Wife approached me this morning to announce that she is going to meet her father today (he lives about 200 miles away). I asked why can't you talk on the phone? "We did talk on the phone, and now we are going to talk in person." She also told me that she admitted to him that she cheated on me. "I told him everything. " This means to me that she included a series of lies and exaggerations about me to justify to him why dumping me is the right thing to do.
This is both good and bad.
BAD: - She has closed the book on me. Admitting to her father that she cheated was her demonstrating to him just how unhappy with me that she is.
- She is going to throw herself at his mercy so he will loan her money for a divorce. She will martyr herself for the sake of this divorce.
- She has (and will continue) to load her conversations with her father/family with falsehoods, exaggerations, and lies about me.
GOOD: - He (and his wife) are very pro-marriage. They are both LBS's who oppose divorce in the absence of substance abuse, physical/emotional abuse, and/or adultery. There has been none of that (from me).

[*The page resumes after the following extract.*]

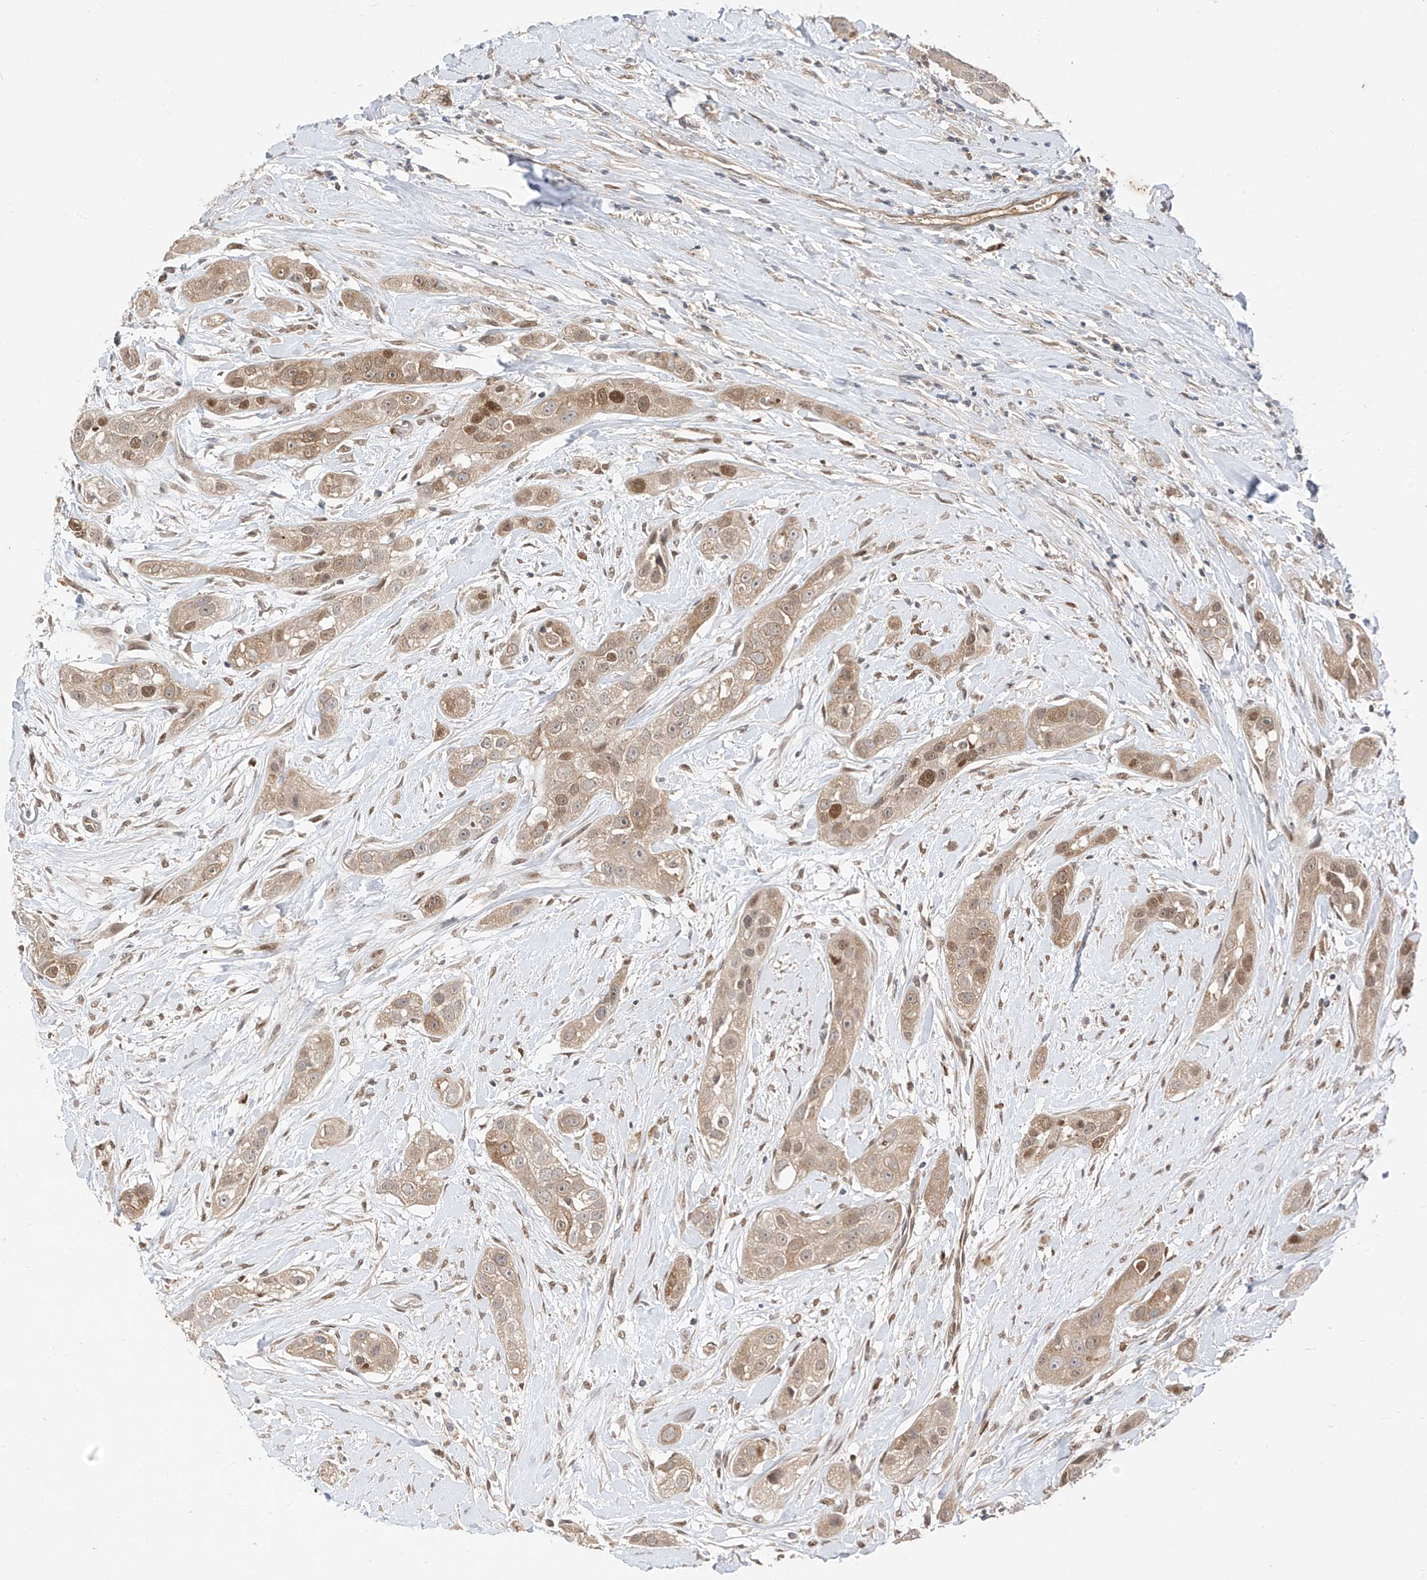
{"staining": {"intensity": "moderate", "quantity": "<25%", "location": "nuclear"}, "tissue": "head and neck cancer", "cell_type": "Tumor cells", "image_type": "cancer", "snomed": [{"axis": "morphology", "description": "Normal tissue, NOS"}, {"axis": "morphology", "description": "Squamous cell carcinoma, NOS"}, {"axis": "topography", "description": "Skeletal muscle"}, {"axis": "topography", "description": "Head-Neck"}], "caption": "Brown immunohistochemical staining in squamous cell carcinoma (head and neck) reveals moderate nuclear positivity in about <25% of tumor cells.", "gene": "MRTFA", "patient": {"sex": "male", "age": 51}}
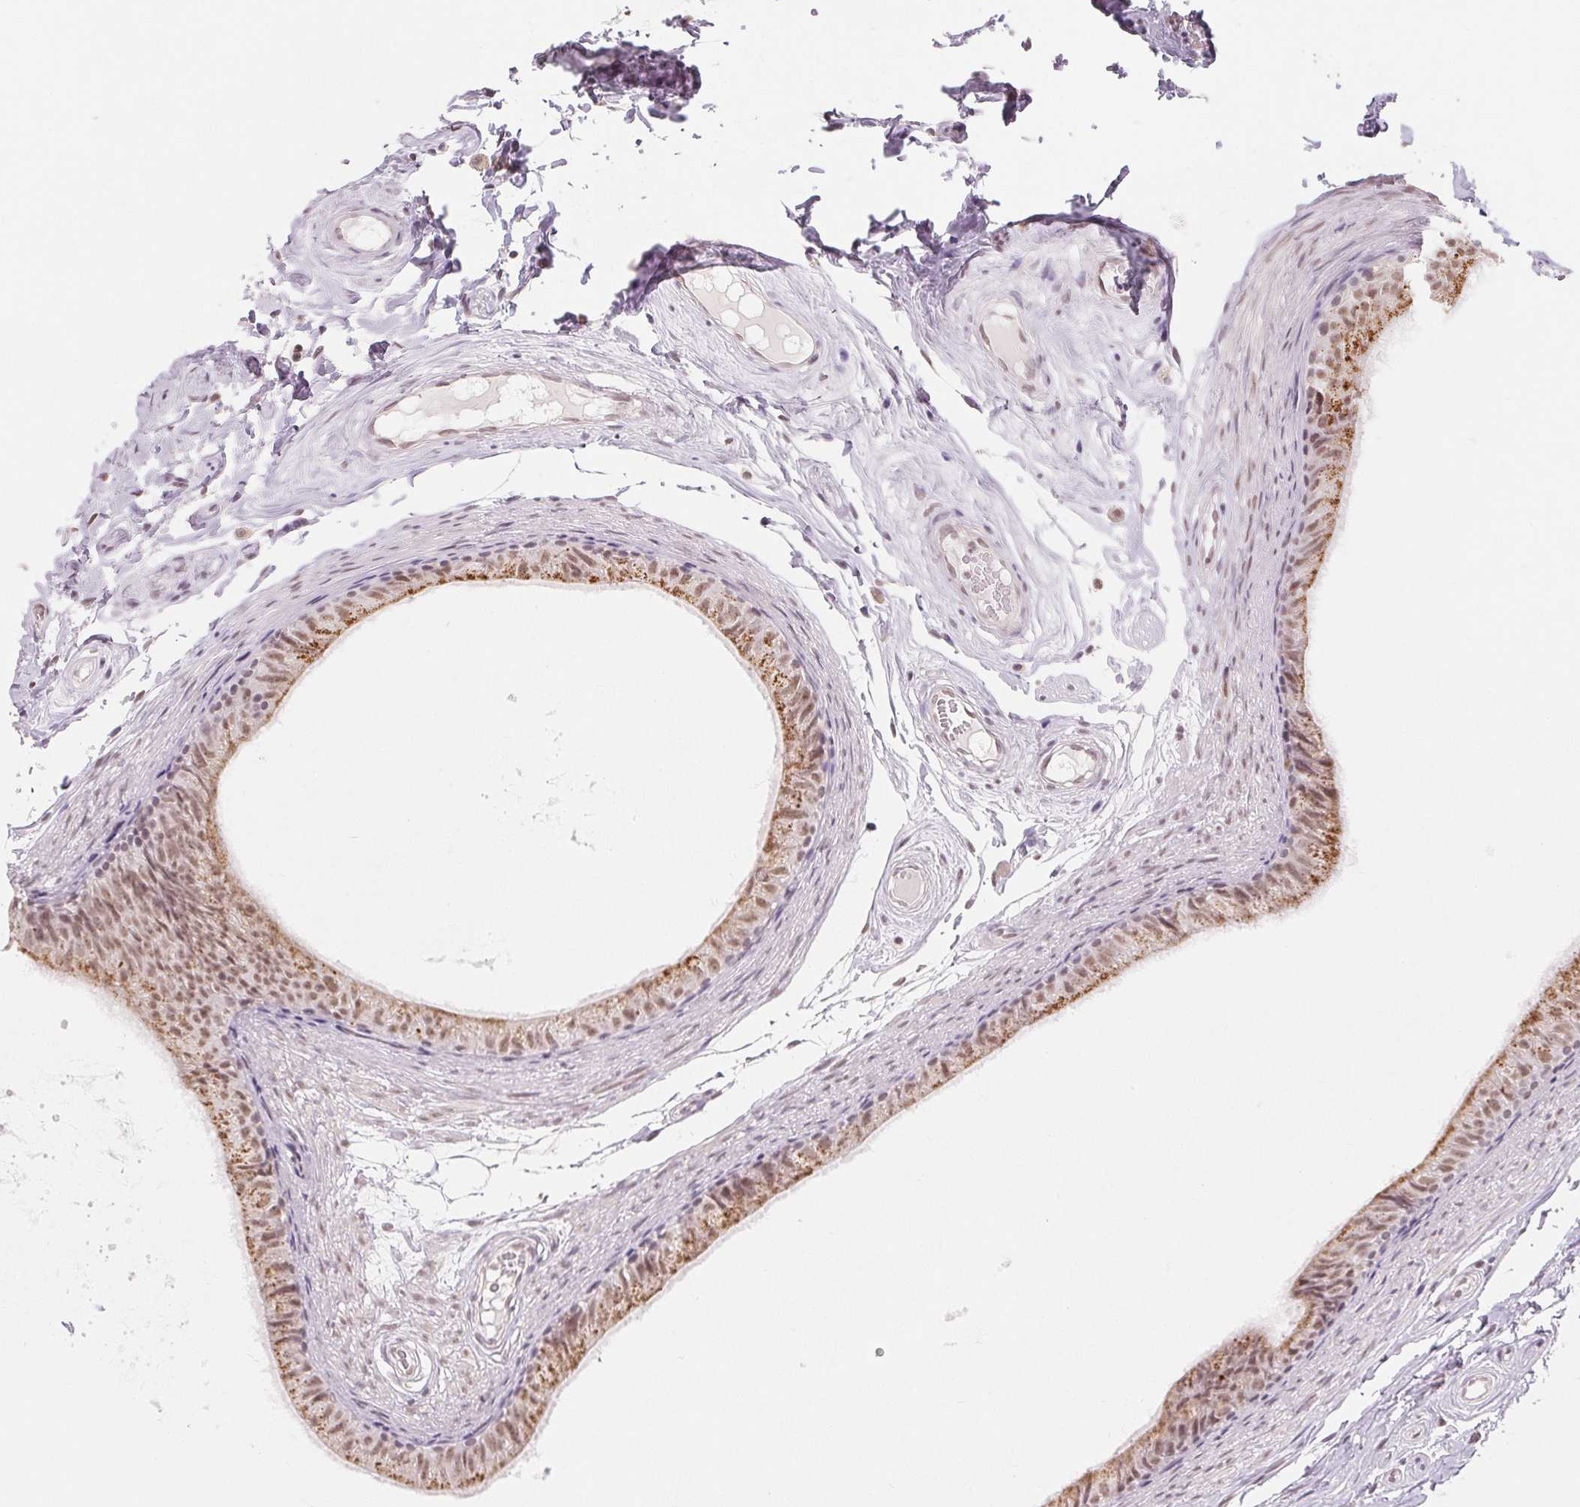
{"staining": {"intensity": "moderate", "quantity": ">75%", "location": "cytoplasmic/membranous,nuclear"}, "tissue": "epididymis", "cell_type": "Glandular cells", "image_type": "normal", "snomed": [{"axis": "morphology", "description": "Normal tissue, NOS"}, {"axis": "topography", "description": "Epididymis"}], "caption": "IHC of benign epididymis shows medium levels of moderate cytoplasmic/membranous,nuclear expression in approximately >75% of glandular cells. (brown staining indicates protein expression, while blue staining denotes nuclei).", "gene": "NXF3", "patient": {"sex": "male", "age": 45}}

- The fact that I am willing to work through her adultery will only improve my stature with them.
- I am inclined to believe that they will require her to make some sort of effort (Retro, MC, etc). I believe that they will not let her get away with just walking away. For the record, we have attended three MC sessions together. That's it.
I don't know where this will go. But the last bullet is probably the strongest in my favor. IMO, their checkbook is not open yet. And they will disapprove of her walking away, whether they help her or not.